O Blog da BVPS publica nesta semana, de terça a sexta-feira, a série “A sociologia como o quê?”. A série é resultado de uma mesa virtual realizada dentro da programação do arco Cultura&Conflito das “Segundas-feiras na Anpocs” no dia 11 de junho de 2022, quando então, no curto prazo, se projetavam eleições nacionais que poderiam ser um ponto de não retorno para a democracia brasileira.
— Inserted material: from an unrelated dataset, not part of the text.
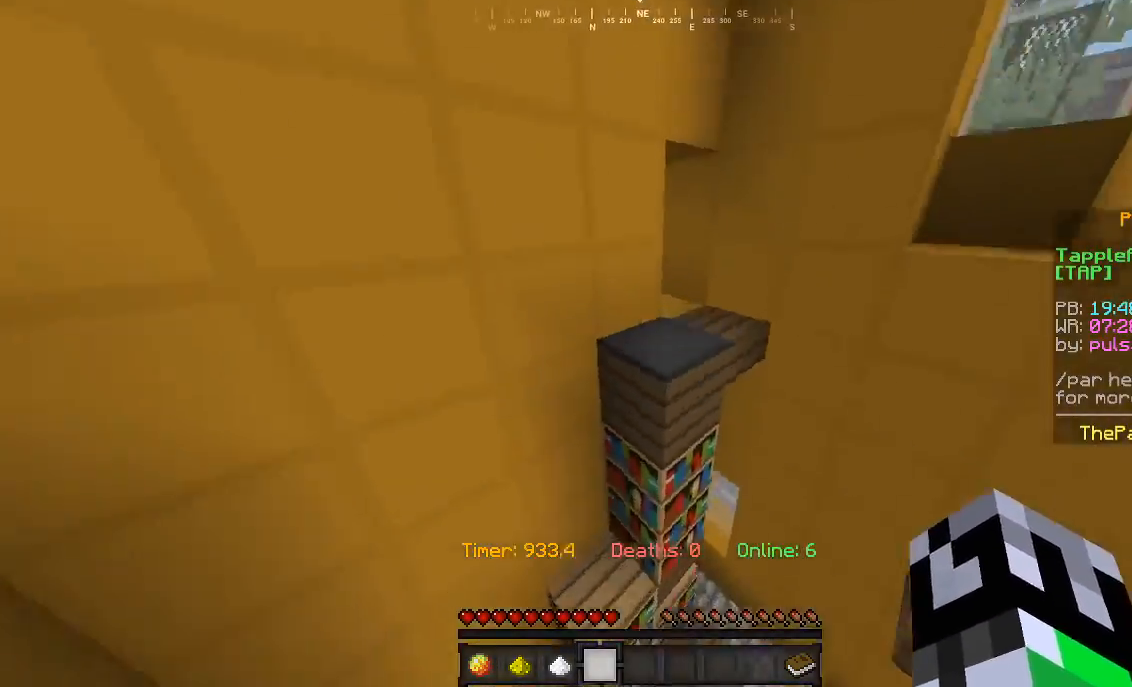
{"keys": ["d", "w"], "mouse": [], "events": [[300, "d", "down"]]}
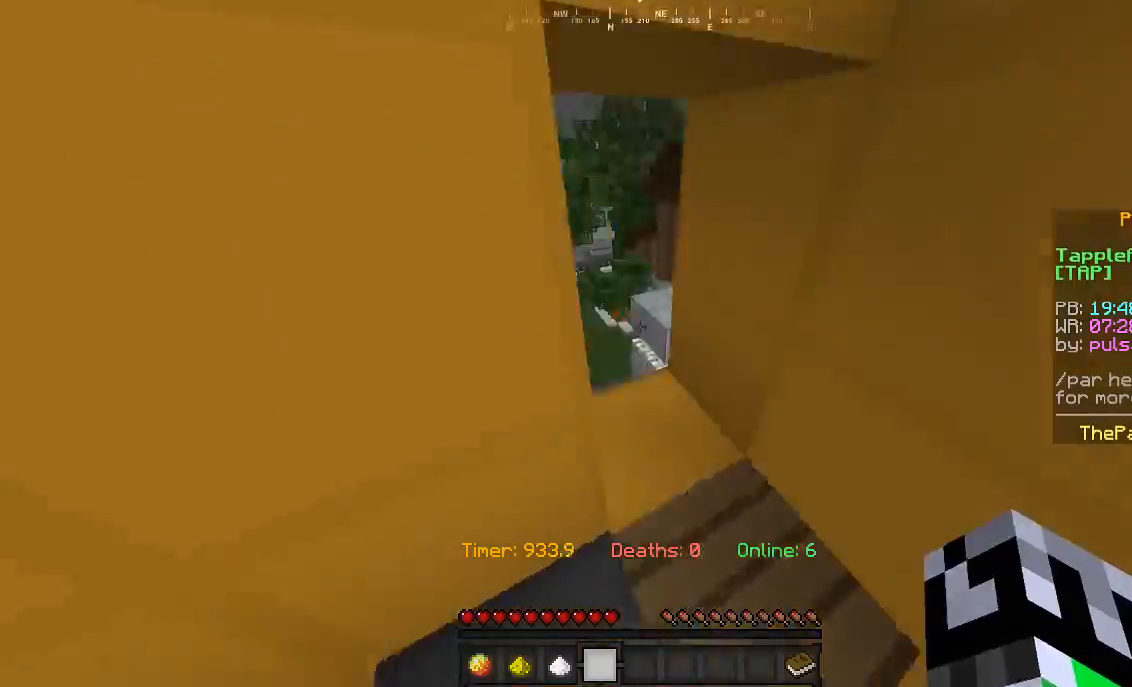
{"keys": [], "mouse": [], "events": [[100, "d", "up"], [233, "a", "down"], [467, "a", "up"], [467, "w", "up"]]}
Essa mesa especial reuniu a socióloga Elide Rugai Bastos e os sociólogos Gabriel Cohn e Jacob Carlos Lima, atual presidente da Sociedade Brasileira de Sociologia (SBS), com o intuito de discutir criticamente as tarefas prementes da Sociologia e a sociedade brasileira num momento em que esta tanto precisa daquela, afinal, é na crise que os sociólogos temos mais a dizer.
Confira abaixo a apresentação da série, escrita por Maurício Hoelz, editor-responsável do Blog da BVPS, e na sequência o texto “A sociologia como coragem”, de Elide Rugai Bastos.
Boa leitura!
Apresentação
Por Maurício Hoelz (UFRRJ)
Em 1962, na abertura do II Congresso Brasileiro de Sociologia, o último antes das atividades da associação serem interrompidas pela ditadura civil-militar, Florestan Fernandes proferiu o discurso presidencial “A sociologia como afirmação”, conclamando os sociólogos à defesa das condições sociais da prática científica. Diz Florestan: “[o sociólogo] terá de compreender que a sociologia não pode medrar onde a ciência é repelida como forma de explicação das coisas, do homem e da vida; e que a ciência só pode expandir-se, efetivamente, entre os povos cuja civilização liberte a inteligência e a consciência do jugo do obscurantismo. Com isso, o que passa a ser essencial, numa certa fase de suas obrigações perante a ciência e a sociedade, vem a ser a conquista e a defesa de condições materiais e morais do trabalho científico. O combate ao atraso cultural inscreve-se entre seus papéis intelectuais, como e enquanto cientista (e não simplesmente como e enquanto cidadão)”. A afirmação da sociologia e da ciência por Florestan, que se revelaria quase premonitória de um futuro iminente, parece ganhar novo sentido, anacronicamente atual, frente aos negacionismos do passado, do presente e do futuro da nossa era da “pós-verdade” e seus avatares políticos.
Pouco mais de uma década depois, cassado e aposentado compulsoriamente da universidade pela ditadura, Florestan escreverá “A sociologia como contestação”, como que reiterando sua disciplina científica como um lugar de auto-observação reflexiva de uma sociedade que não lhe dá sossego nem segurança. Nesse texto, publicado em A sociologia no Brasil (1977), defende que “uma ordem social que se torna o reduto do pensamento reacionário e a base material da opressão institucionalizada divorcia-se por completo e definitivamente do pensamento científico. […] A verdadeira ciência começa, então, com a pergunta: como enfrentar e destruir, da maneira mais rápida possível, essa ordem social?”. Ora, hoje, em 2023, um espectro ronda o mundo: a ascensão em escala inédita da extrema direita com legitimação popular (em cuja cadeia o Brasil constitui um dos elos fortes). Tantos giros e viradas teóricas contemporâneas na Sociologia produziram uma rotação de perspectivas à altura dessa e outras emergências históricas ou apenas vertigem intelectual?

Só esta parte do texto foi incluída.